Thankfully the rest of the stupidity lies with the contestants. Jet & Cord exchanging money for a currency that has nothing to do with Chile, Adrian doing the Roadblock instead of Dana, Brent & Caite refusing to read, Jordan Lloyd beating everyone, Steve & Allie painting the inside of a stranger’s house, and Michael & Louie humiliating themselves.
There was an unaired route marker prior to arriving in Valparaiso. I guess a neat castle was too much for 42 minutes. Instead we needed to listen to Jeff Schroeder’s commentary and laugh at Adrian in the process.
Dana & Adrian were heavy favourites entering the season because not only were they superfans, but viewers thought they would be like Chip & Kim or Uchenna & Joyce. I know. That’s a disturbing way of thinking.
They led most of the way until Adrian decided to do the Roadblock. The first hurdle of the season and they were nowhere close to achieving it. I personally think Dana & Adrian were doomed to go early despite this blunder. Adrian and Dana both sounded fatigued even before the Roadblock. I think him or Dana would have experienced a serious injury within the first couple of legs. They would not have held up physically for twelve legs.
So far “toughest race ever” is proving to be “least expensive race ever” after the premiere.
7) Hamburg, Germany -> Les Monthairons, France
What were producers trying to accomplish with this round? Every team stayed in the exact same position except for Joe & Heidi who suffered a Blind U-Turn.
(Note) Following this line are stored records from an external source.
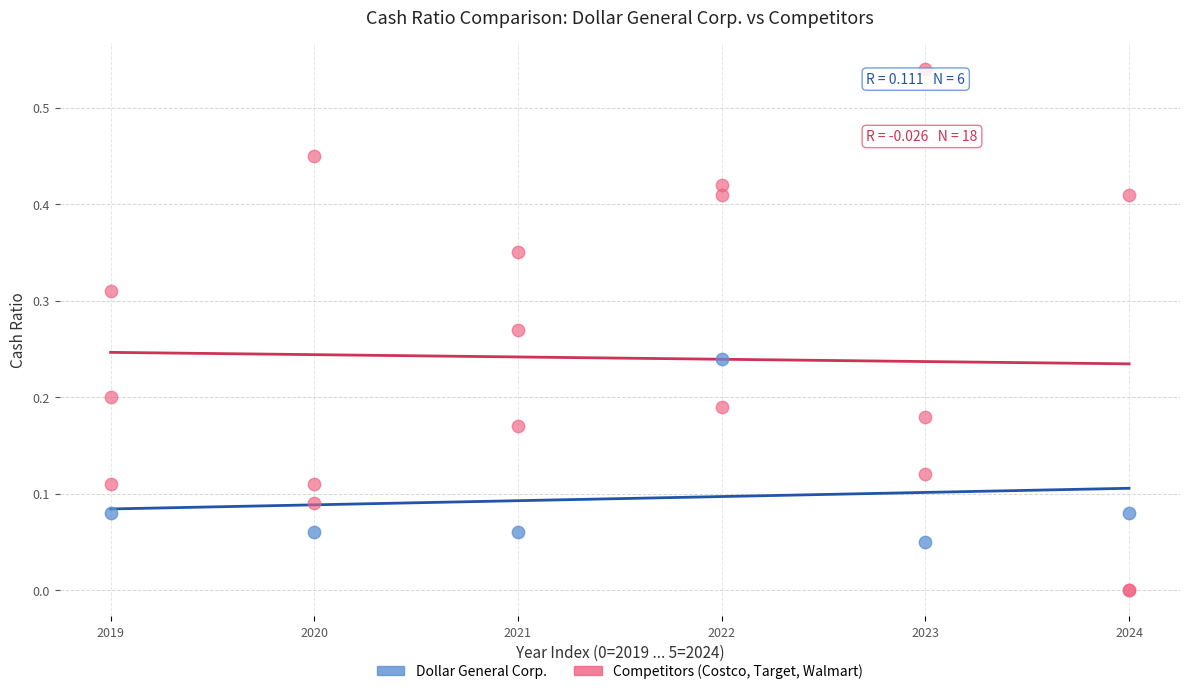

What are all the series names shown in the legend?

Dollar General Corp., Competitors (Costco, Target, Walmart)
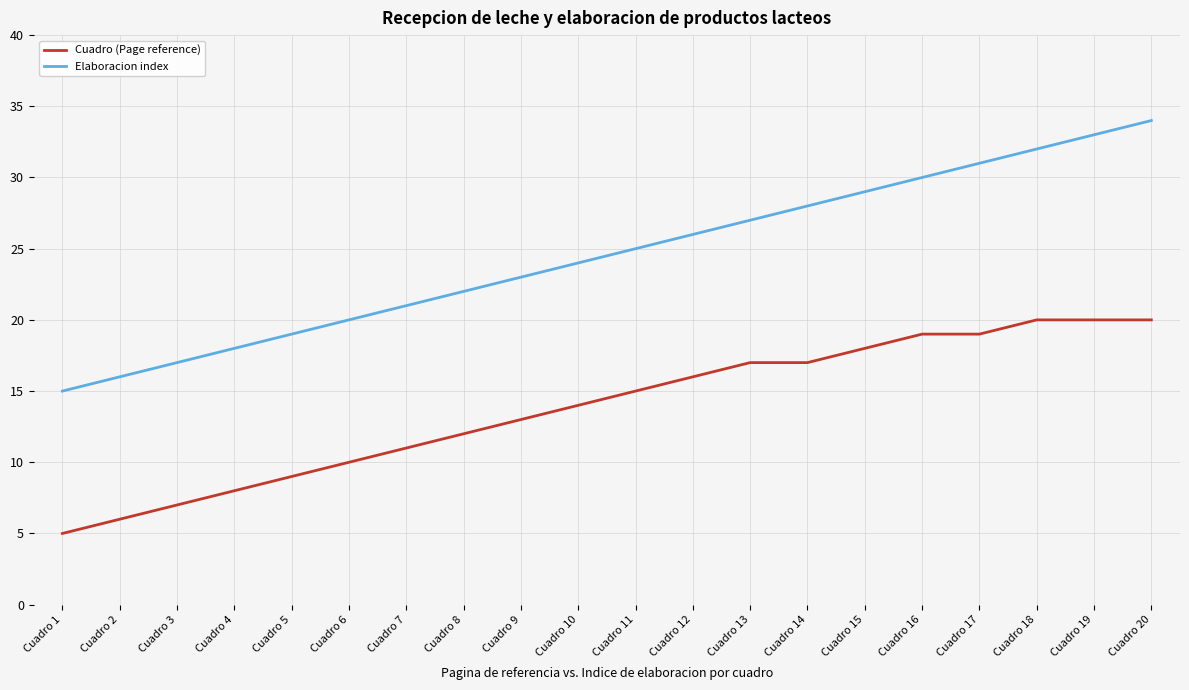

Which category has the lowest value in the Elaboracion index series?

Cuadro 1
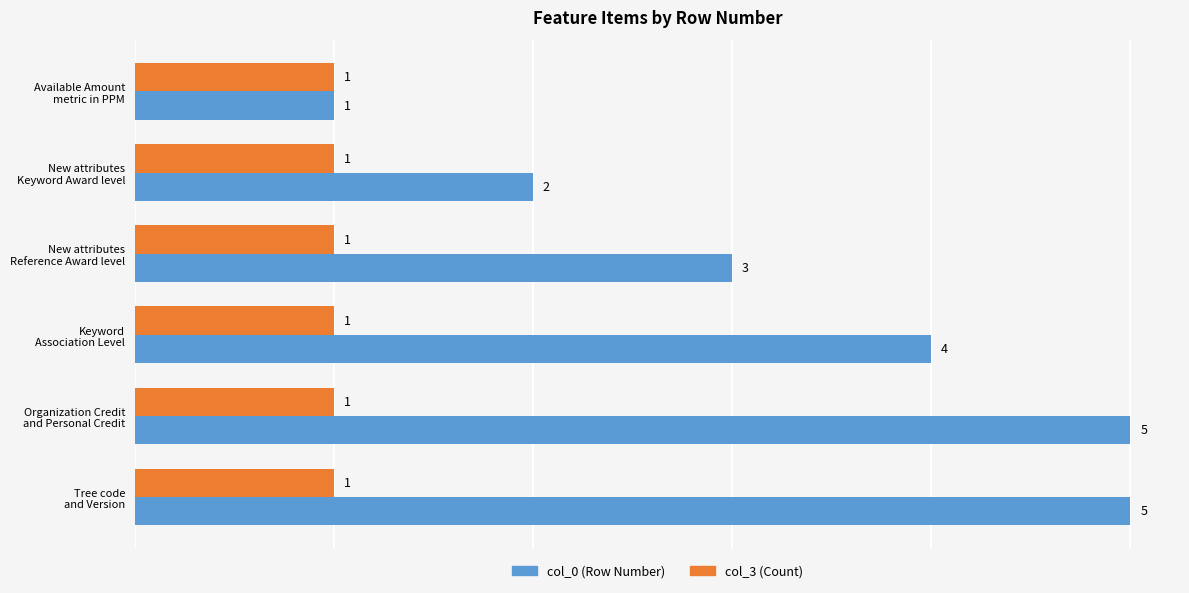

List the series in order of their peak value, lowest first.

col_3 (Count), col_0 (Row Number)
Why did teams need to be driven to the pit start across two countries? Couldn’t they just have allowed teams to check out in Hamburg (even outside of the Red Light District for safety reasons), and make them drive across into France? The legs where teams have to self-drive for several hours show teams who have a good sense of direction versus those who do not.
This leg was perhaps the first post-premiere leg in any season to not have a Roadblock. They started out by driving about a half hour to the baguette shop. From there it was a WWI re-enactment in a spot with a Speed Bump, U-Turn, and a Detour combined. From there they walked for roughly ten to twenty minutes to a bicycle task which was a fifteen bike ride from the pit stop.
In other words, it was an extremely short leg. What was worse is that all teams chose a Detour option that was ten times easier than the other (trench crawl versus Morse code). The Morse code task was difficult enough that all teams in franchise history would have struggled for several hours except for Jim & Misti.
What was worse about this leg is that the previous round was a non-elimination but this round was not. In other words, a Speed Bump meant nothing unless you were the one U-Turned and forced to do the Morse code.
It is painful that Louie & Michael thought eliminating a team who was well on their way to a medical evacuation was a team needed for immediate ejection. Did you not see how much ice Joe needed? The guy was going to be stopped very soon. Gus McCleod from TAR 6 could have moved faster than him.
So pissed. This leg could have been so much more rather than an ultra linear 42 minute World War 1 re-enactment while teams do not know which war it is and having to sit through listening to Jeff & Jordan, Brent & Caite, and Brandy.
Although I did appreciate a break from Jet & Cord. Thank God.